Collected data
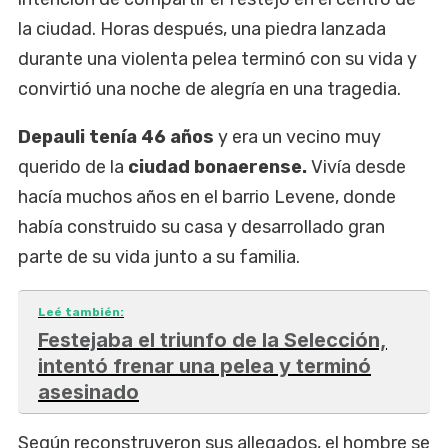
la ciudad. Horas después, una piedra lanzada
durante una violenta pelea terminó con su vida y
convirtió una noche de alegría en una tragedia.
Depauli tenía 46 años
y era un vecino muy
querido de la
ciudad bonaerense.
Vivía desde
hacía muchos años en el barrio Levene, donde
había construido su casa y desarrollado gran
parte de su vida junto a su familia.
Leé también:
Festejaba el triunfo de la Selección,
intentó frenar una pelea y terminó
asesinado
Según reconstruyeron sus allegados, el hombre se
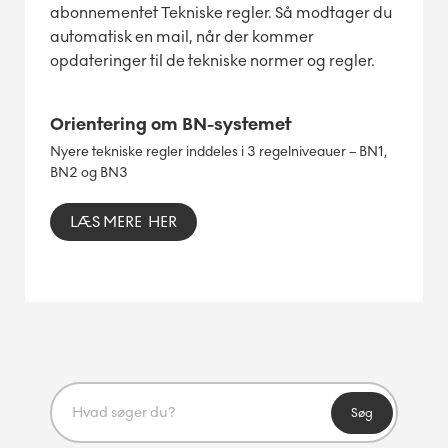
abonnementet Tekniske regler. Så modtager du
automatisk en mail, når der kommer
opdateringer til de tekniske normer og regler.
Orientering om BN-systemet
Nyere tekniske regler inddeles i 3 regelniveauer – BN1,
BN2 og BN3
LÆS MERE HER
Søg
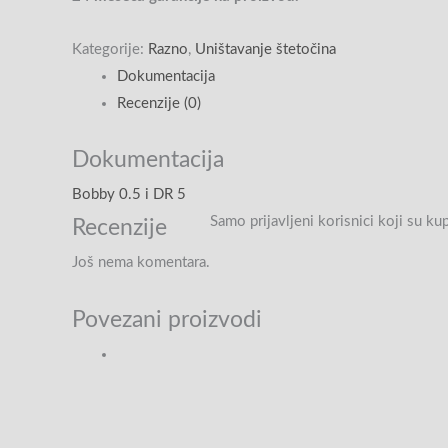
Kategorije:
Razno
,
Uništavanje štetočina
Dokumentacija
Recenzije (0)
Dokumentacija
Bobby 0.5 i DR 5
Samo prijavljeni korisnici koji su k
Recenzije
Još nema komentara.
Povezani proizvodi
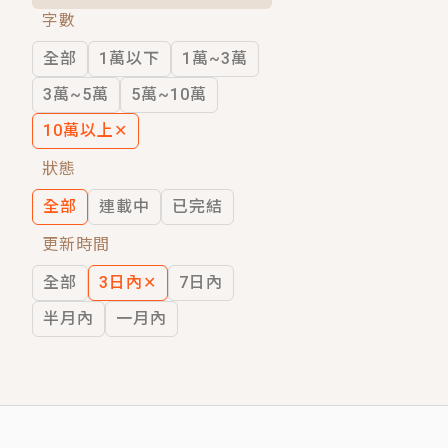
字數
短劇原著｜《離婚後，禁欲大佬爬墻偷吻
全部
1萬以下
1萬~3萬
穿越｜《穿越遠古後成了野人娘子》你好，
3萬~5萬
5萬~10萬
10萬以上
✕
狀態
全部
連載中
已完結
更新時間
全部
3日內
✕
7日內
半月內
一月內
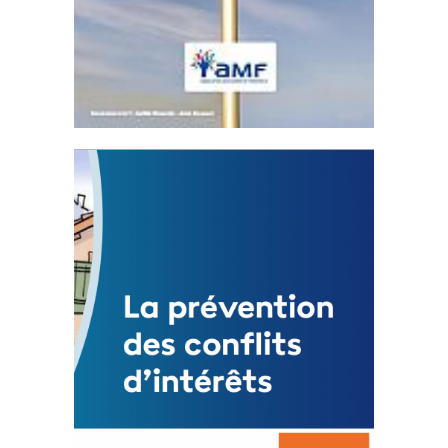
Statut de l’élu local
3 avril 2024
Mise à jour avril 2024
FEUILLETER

**WHAT YOU SHOULD DO:** Every line of the records above must reappear exactly, though the pictures must not.

**EXERCISE ANSWER:**
la ciudad. Horas después, una piedra lanzada
durante una violenta pelea terminó con su vida y
convirtió una noche de alegría en una tragedia.
Depauli tenía 46 años
y era un vecino muy
querido de la
ciudad bonaerense.
Vivía desde
hacía muchos años en el barrio Levene, donde
había construido su casa y desarrollado gran
parte de su vida junto a su familia.
Leé también:
Festejaba el triunfo de la Selección,
intentó frenar una pelea y terminó
asesinado
Según reconstruyeron sus allegados, el hombre se
abonnementet Tekniske regler. Så modtager du
automatisk en mail, når der kommer
opdateringer til de tekniske normer og regler.
Orientering om BN-systemet
Nyere tekniske regler inddeles i 3 regelniveauer – BN1,
BN2 og BN3
LÆS MERE HER
Søg
Kategorije:
Razno
,
Uništavanje štetočina
Dokumentacija
Recenzije (0)
Dokumentacija
Bobby 0.5 i DR 5
Samo prijavljeni korisnici koji su k
Recenzije
Još nema komentara.
Povezani proizvodi
字數
短劇原著｜《離婚後，禁欲大佬爬墻偷吻
全部
1萬以下
1萬~3萬
穿越｜《穿越遠古後成了野人娘子》你好，
3萬~5萬
5萬~10萬
10萬以上
✕
狀態
全部
連載中
已完結
更新時間
全部
3日內
✕
7日內
半月內
一月內
Statut de l’élu local
3 avril 2024
Mise à jour avril 2024
FEUILLETER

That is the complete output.